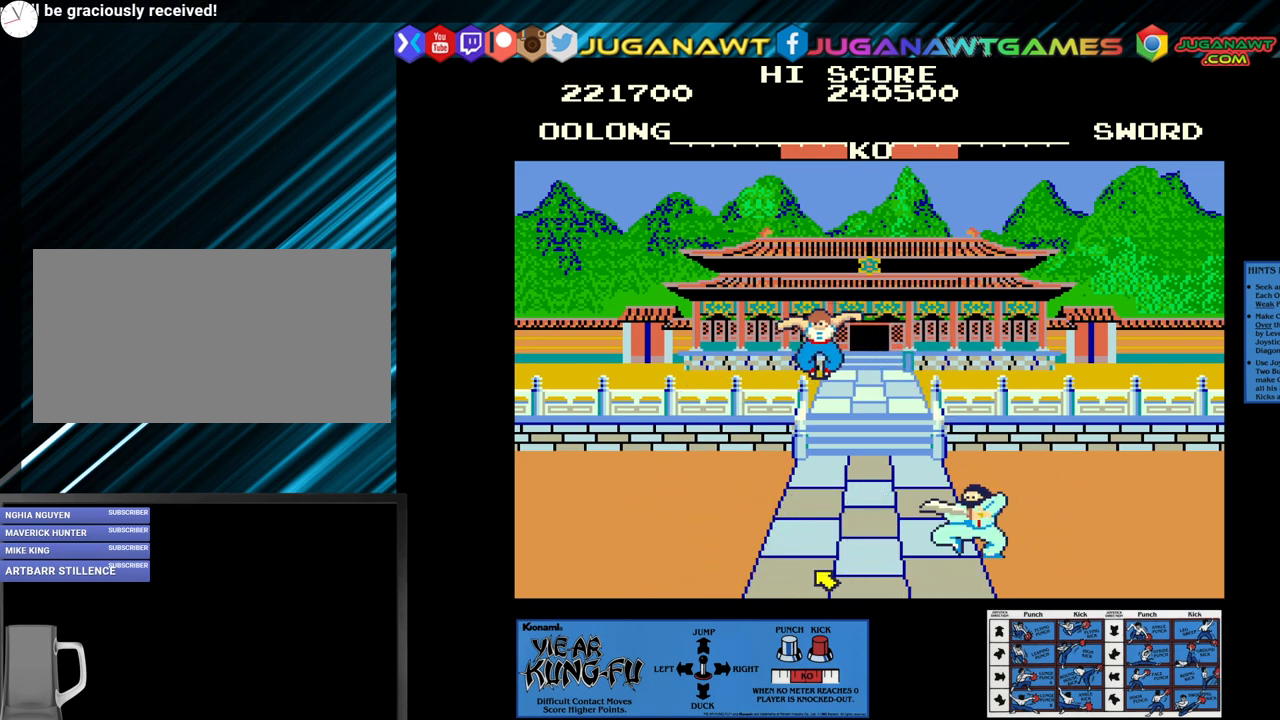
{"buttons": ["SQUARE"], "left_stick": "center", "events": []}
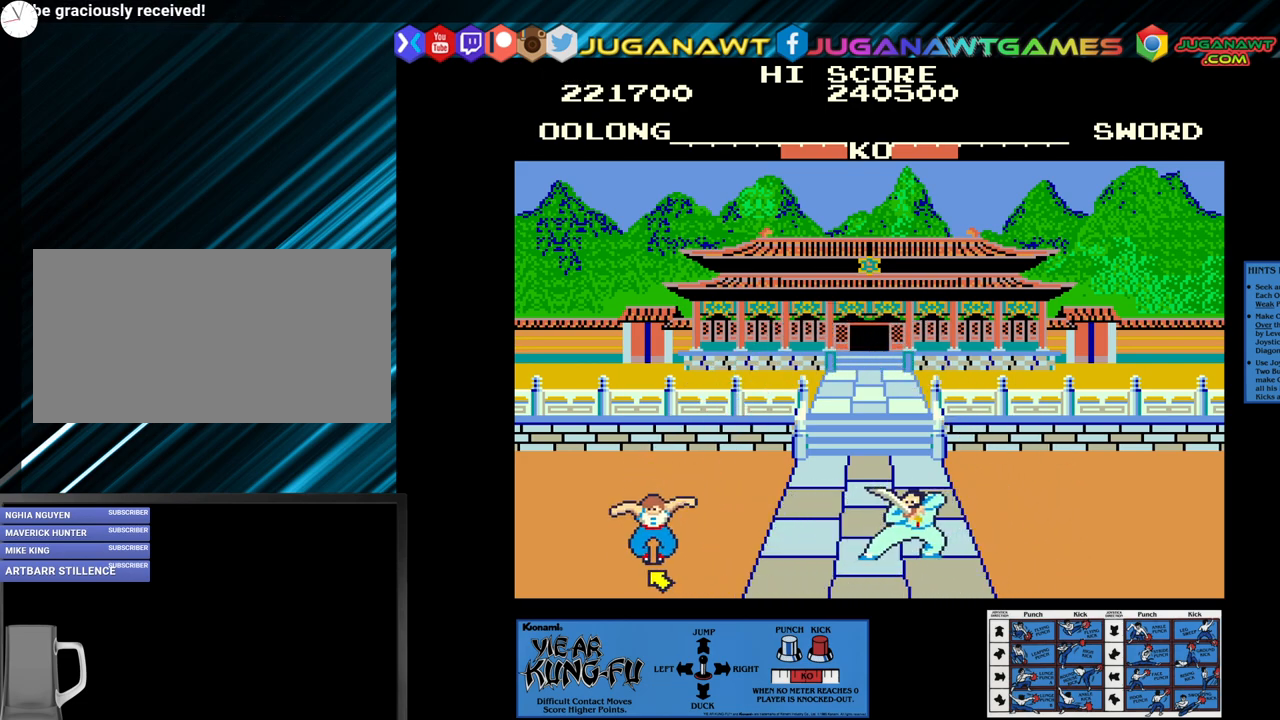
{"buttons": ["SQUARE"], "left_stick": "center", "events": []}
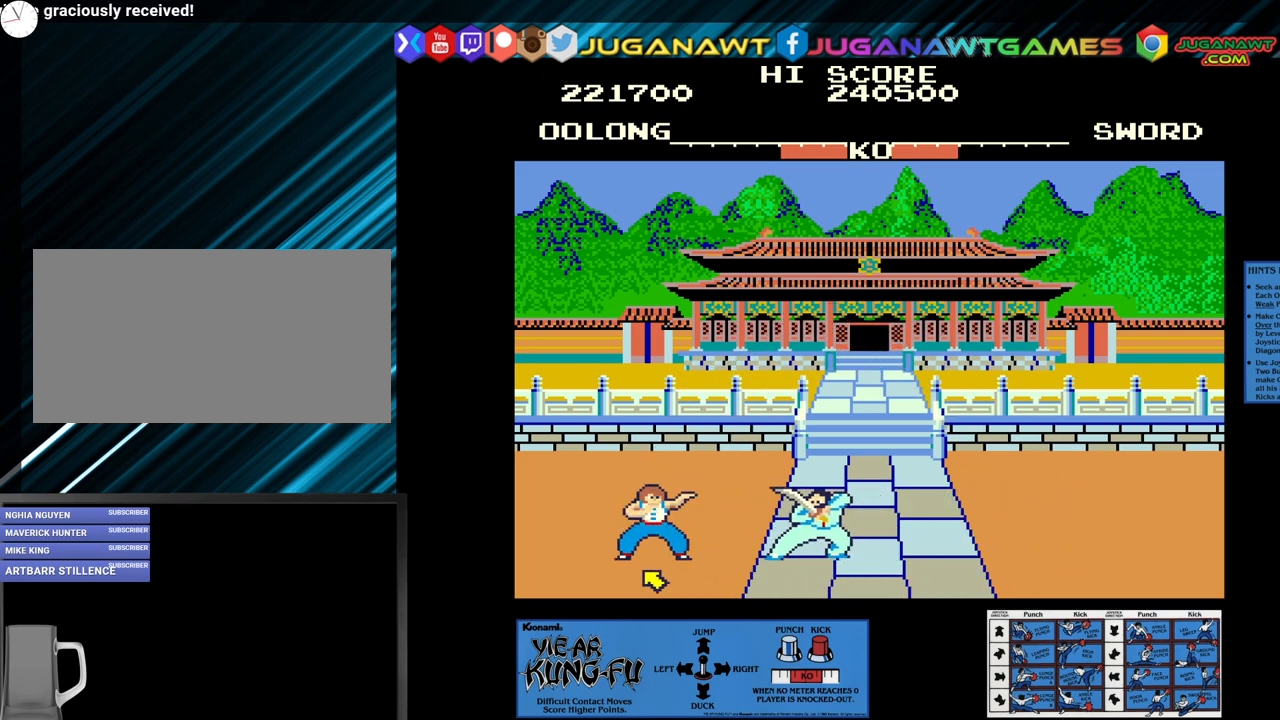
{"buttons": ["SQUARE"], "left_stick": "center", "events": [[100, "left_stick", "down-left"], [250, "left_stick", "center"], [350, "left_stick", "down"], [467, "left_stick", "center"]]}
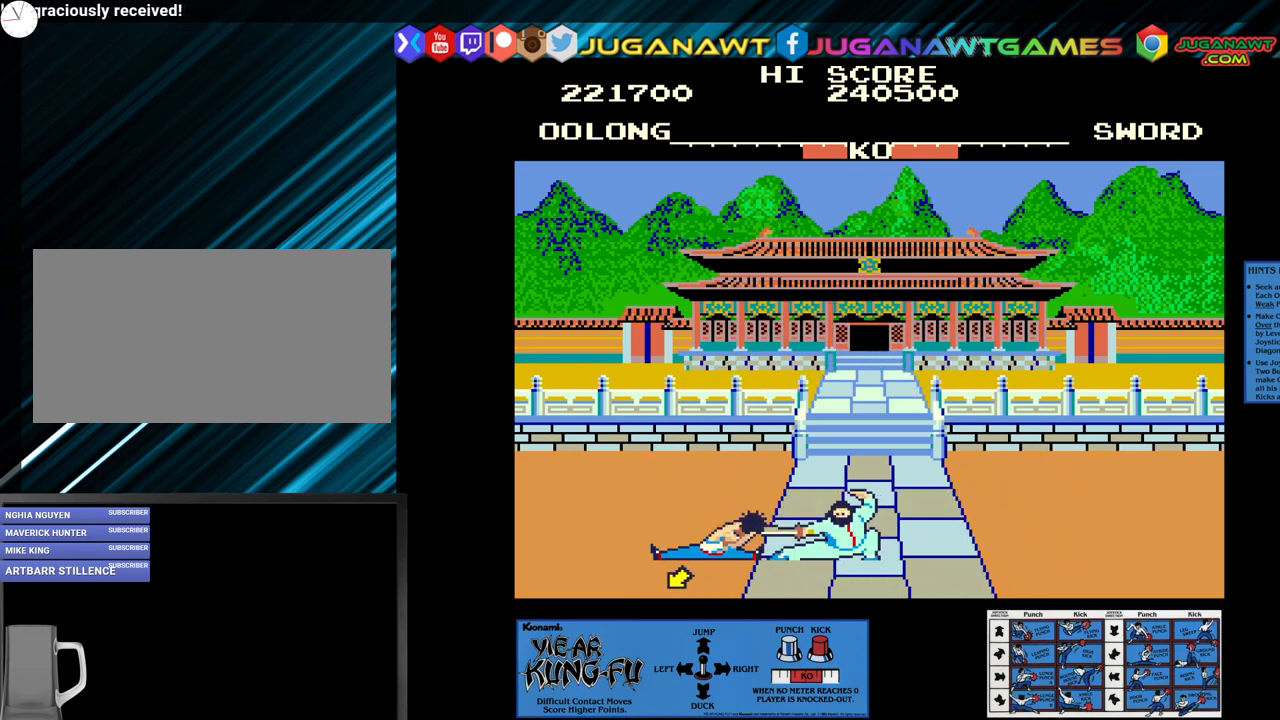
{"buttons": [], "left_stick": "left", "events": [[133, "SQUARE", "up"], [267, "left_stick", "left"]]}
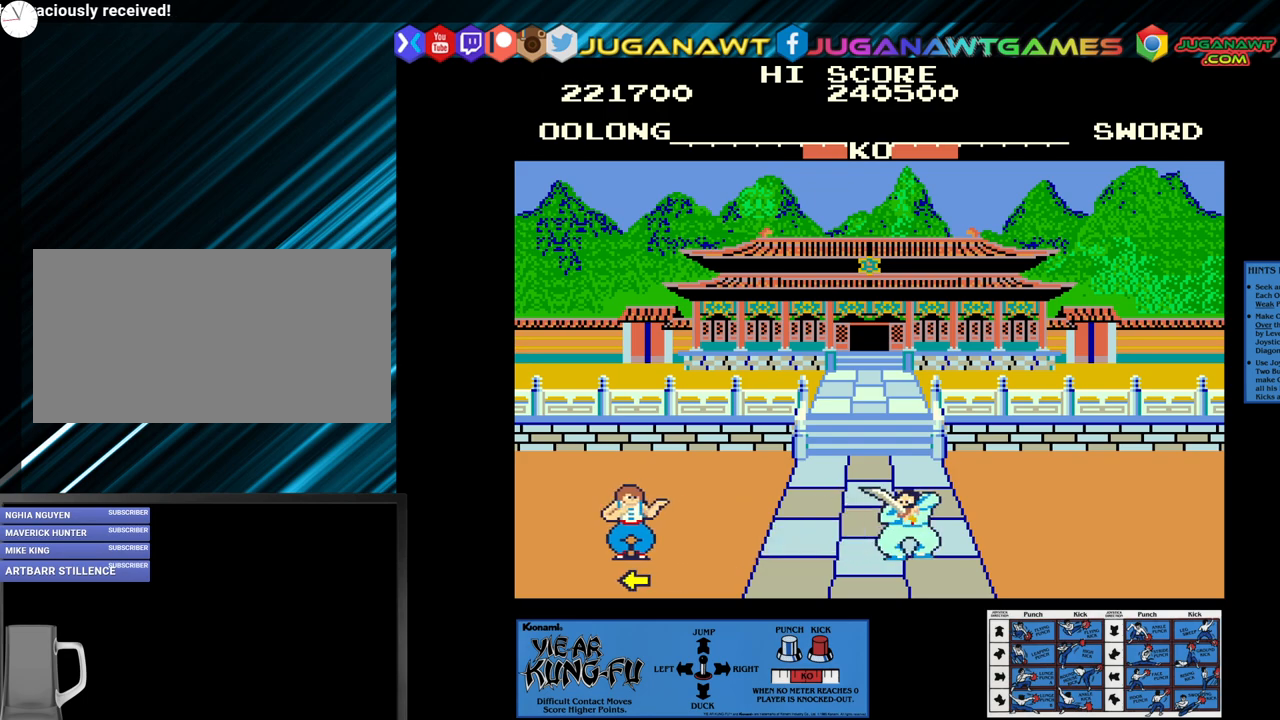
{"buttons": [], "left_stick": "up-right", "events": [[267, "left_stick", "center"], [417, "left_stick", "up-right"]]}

- - - - - - -

**Work to be completed:** Could you set down the data exactly as given, minus its pictures?

**Answer area:**
{"buttons": ["SQUARE"], "left_stick": "center", "events": []}
{"buttons": ["SQUARE"], "left_stick": "center", "events": []}
{"buttons": ["SQUARE"], "left_stick": "center", "events": [[100, "left_stick", "down-left"], [250, "left_stick", "center"], [350, "left_stick", "down"], [467, "left_stick", "center"]]}
{"buttons": [], "left_stick": "left", "events": [[133, "SQUARE", "up"], [267, "left_stick", "left"]]}
{"buttons": [], "left_stick": "up-right", "events": [[267, "left_stick", "center"], [417, "left_stick", "up-right"]]}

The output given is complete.